== Data to examine

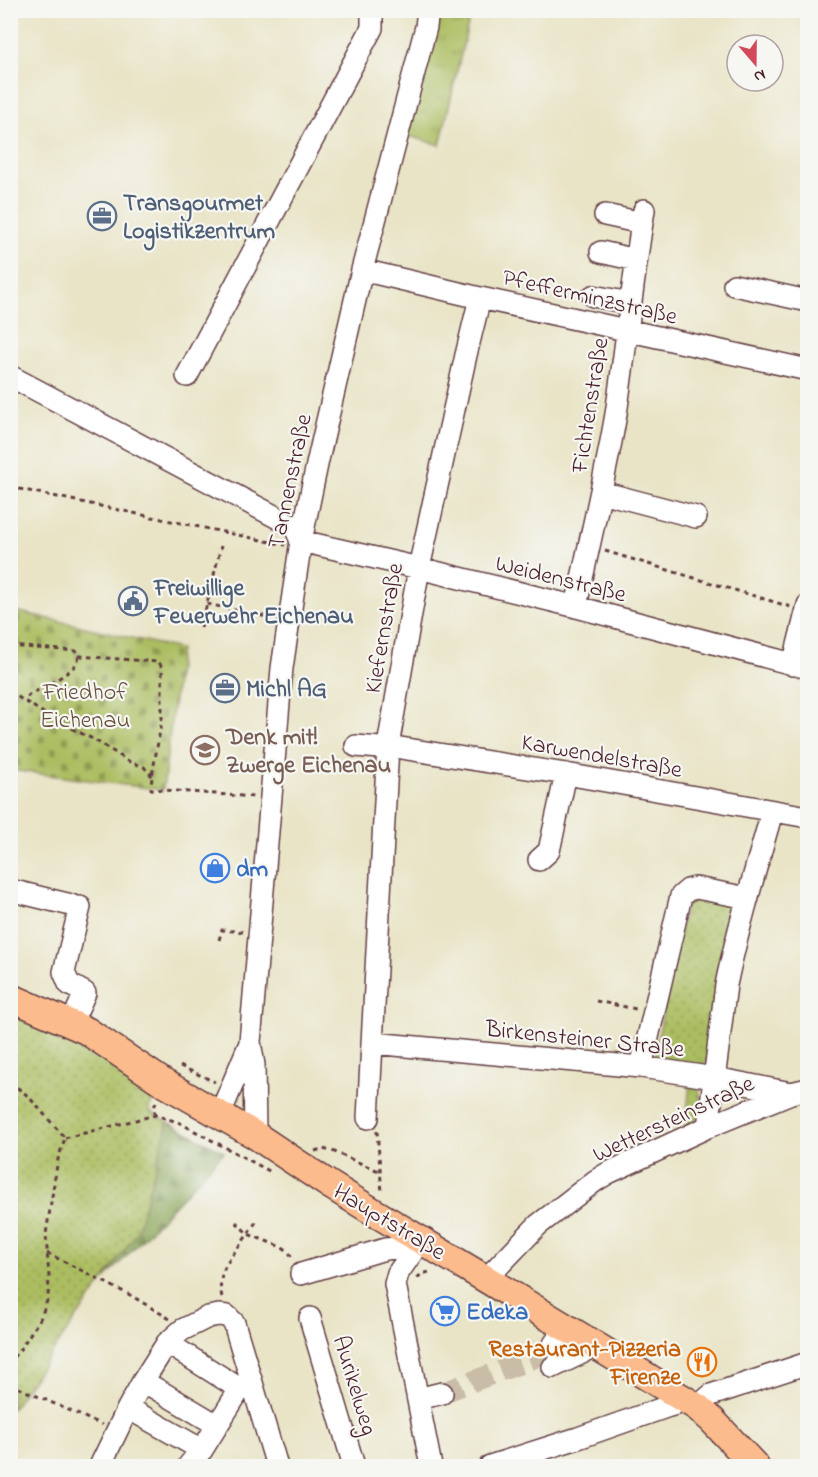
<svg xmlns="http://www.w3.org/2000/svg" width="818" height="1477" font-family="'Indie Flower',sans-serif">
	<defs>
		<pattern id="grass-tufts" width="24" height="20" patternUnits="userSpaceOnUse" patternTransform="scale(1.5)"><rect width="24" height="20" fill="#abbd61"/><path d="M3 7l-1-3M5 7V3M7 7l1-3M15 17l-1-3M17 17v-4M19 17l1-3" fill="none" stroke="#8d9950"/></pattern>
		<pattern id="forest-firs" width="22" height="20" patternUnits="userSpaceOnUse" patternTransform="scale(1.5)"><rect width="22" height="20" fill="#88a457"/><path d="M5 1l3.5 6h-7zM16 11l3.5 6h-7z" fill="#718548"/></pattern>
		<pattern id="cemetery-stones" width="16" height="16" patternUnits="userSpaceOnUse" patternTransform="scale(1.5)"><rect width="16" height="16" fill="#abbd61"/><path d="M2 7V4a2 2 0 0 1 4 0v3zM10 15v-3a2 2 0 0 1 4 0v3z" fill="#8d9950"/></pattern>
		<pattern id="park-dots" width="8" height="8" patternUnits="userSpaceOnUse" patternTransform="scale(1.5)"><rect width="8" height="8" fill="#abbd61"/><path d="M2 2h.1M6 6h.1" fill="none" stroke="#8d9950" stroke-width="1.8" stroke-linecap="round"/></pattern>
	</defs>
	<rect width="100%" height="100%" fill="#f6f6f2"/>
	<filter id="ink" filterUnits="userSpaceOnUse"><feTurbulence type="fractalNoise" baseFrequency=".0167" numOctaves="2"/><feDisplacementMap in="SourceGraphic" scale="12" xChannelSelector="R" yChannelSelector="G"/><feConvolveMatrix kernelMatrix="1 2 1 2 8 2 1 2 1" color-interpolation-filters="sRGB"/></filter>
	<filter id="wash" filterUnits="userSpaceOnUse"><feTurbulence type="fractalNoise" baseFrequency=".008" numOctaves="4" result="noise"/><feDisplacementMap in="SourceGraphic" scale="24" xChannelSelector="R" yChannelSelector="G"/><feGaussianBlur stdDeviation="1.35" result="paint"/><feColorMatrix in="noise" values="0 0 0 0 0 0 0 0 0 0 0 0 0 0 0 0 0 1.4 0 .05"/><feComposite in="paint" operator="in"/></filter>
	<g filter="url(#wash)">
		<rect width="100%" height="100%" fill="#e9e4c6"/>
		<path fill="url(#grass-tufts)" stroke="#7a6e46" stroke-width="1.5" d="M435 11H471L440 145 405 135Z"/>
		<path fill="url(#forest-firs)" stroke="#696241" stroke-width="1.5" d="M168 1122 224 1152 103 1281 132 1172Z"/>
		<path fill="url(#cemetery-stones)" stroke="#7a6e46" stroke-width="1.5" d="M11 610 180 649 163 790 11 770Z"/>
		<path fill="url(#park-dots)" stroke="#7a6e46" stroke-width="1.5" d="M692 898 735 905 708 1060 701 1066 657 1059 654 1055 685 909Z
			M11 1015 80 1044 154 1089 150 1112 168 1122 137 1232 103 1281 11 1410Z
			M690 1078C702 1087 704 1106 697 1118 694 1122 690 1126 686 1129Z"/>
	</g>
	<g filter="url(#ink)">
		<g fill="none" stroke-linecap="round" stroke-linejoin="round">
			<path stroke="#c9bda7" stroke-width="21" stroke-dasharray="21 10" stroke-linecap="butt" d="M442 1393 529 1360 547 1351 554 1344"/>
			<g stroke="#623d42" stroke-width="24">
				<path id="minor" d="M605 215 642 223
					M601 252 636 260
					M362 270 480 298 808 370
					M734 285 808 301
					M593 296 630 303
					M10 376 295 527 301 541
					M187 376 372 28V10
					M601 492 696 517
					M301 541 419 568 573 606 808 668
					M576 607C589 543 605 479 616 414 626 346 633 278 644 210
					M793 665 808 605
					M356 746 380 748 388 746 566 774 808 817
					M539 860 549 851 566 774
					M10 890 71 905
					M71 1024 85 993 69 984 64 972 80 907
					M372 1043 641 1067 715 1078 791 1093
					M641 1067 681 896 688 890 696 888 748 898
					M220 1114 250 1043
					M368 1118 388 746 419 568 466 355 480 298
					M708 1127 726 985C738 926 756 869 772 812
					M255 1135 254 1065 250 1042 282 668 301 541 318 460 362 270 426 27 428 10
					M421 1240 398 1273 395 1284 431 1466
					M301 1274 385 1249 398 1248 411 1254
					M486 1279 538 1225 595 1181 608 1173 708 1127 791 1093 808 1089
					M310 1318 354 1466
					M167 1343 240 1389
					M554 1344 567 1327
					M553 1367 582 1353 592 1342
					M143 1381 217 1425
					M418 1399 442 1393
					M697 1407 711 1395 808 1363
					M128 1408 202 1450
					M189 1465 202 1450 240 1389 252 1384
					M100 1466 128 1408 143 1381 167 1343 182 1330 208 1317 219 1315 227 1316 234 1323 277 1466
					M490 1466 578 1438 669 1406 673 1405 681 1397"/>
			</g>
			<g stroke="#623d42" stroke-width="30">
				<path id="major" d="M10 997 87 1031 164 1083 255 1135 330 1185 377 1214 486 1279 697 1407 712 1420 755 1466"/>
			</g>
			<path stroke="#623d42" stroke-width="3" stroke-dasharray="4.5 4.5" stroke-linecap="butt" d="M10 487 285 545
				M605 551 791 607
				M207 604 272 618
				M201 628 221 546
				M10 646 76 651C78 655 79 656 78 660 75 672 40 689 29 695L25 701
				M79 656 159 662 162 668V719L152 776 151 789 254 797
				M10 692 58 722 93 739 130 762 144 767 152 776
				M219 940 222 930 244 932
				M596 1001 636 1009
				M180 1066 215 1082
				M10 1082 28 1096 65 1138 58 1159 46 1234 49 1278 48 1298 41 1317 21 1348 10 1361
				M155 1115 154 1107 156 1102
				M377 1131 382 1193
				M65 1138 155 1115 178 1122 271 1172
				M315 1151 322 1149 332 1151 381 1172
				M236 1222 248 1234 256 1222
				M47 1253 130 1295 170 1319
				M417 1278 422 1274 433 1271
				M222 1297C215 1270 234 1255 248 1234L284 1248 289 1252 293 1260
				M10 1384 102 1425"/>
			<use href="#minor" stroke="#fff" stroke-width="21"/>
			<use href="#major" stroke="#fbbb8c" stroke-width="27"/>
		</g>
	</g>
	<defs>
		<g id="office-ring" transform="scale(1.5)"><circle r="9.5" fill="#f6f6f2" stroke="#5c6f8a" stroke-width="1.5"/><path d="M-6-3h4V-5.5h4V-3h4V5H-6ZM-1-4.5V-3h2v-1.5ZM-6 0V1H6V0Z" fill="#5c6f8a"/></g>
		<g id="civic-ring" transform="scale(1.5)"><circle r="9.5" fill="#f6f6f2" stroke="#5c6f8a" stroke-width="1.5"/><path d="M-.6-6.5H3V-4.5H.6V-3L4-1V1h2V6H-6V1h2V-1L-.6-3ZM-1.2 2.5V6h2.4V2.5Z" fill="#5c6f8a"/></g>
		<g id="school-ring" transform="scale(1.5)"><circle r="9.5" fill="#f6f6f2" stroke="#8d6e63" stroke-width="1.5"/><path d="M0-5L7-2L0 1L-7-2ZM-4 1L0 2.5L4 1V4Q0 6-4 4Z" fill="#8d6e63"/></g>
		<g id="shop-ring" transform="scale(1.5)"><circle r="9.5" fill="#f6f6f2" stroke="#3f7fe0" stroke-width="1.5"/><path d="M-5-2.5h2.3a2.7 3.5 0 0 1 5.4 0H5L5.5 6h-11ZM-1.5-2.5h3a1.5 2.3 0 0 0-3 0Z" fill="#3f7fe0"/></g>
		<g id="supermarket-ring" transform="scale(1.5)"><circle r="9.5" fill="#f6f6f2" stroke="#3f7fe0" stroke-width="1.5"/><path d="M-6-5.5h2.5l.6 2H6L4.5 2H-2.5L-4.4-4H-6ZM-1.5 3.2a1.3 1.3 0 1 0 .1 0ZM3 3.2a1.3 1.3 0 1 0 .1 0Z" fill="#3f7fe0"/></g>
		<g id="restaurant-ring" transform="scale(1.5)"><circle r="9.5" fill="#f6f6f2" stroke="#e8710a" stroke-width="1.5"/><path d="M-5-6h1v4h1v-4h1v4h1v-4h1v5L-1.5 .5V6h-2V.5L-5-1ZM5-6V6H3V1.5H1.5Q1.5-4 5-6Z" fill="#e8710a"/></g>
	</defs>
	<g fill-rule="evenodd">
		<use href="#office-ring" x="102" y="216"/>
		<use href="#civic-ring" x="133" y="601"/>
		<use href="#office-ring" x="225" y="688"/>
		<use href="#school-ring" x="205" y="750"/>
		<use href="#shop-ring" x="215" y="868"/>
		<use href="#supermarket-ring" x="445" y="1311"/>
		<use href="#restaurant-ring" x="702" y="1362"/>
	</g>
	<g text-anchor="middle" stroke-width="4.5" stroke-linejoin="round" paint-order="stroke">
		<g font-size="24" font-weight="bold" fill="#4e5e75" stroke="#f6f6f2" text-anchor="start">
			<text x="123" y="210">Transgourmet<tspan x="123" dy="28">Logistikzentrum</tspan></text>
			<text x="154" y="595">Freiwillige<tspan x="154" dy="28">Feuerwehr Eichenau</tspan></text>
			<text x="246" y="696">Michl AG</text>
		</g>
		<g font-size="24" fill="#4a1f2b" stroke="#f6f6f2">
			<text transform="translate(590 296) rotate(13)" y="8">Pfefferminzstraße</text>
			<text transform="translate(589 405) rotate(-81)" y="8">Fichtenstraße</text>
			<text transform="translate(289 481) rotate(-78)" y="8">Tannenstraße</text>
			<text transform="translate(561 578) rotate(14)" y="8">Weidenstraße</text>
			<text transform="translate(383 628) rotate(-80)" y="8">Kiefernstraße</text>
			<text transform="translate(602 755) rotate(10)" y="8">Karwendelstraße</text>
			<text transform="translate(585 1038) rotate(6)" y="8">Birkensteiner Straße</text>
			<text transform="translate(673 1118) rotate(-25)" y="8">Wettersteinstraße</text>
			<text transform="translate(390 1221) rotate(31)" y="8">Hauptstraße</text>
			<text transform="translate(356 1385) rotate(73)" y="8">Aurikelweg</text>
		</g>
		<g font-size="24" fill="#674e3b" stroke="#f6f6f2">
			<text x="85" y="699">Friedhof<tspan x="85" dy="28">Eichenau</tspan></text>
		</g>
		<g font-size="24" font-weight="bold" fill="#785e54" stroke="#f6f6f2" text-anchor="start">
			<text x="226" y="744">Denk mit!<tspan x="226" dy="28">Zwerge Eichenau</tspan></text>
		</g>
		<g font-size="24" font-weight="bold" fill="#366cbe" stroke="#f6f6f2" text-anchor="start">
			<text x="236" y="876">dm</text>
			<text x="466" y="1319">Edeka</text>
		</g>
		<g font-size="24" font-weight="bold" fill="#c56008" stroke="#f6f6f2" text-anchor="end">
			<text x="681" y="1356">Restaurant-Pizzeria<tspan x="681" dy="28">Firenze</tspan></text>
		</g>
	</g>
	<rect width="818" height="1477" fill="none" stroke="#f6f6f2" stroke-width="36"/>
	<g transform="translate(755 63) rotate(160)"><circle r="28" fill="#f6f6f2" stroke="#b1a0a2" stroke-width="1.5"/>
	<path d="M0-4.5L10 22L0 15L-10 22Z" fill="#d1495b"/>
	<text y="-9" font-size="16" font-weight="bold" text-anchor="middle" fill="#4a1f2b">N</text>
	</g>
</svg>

====

→ **Exercise details**
Go through the records above and copy each line where "filterUnits" is found.

→ **Answer to this task**
	<filter id="ink" filterUnits="userSpaceOnUse"><feTurbulence type="fractalNoise" baseFrequency=".0167" numOctaves="2"/><feDisplacementMap in="SourceGraphic" scale="12" xChannelSelector="R" yChannelSelector="G"/><feConvolveMatrix kernelMatrix="1 2 1 2 8 2 1 2 1" color-interpolation-filters="sRGB"/></filter>
	<filter id="wash" filterUnits="userSpaceOnUse"><feTurbulence type="fractalNoise" baseFrequency=".008" numOctaves="4" result="noise"/><feDisplacementMap in="SourceGraphic" scale="24" xChannelSelector="R" yChannelSelector="G"/><feGaussianBlur stdDeviation="1.35" result="paint"/><feColorMatrix in="noise" values="0 0 0 0 0 0 0 0 0 0 0 0 0 0 0 0 0 1.4 0 .05"/><feComposite in="paint" operator="in"/></filter>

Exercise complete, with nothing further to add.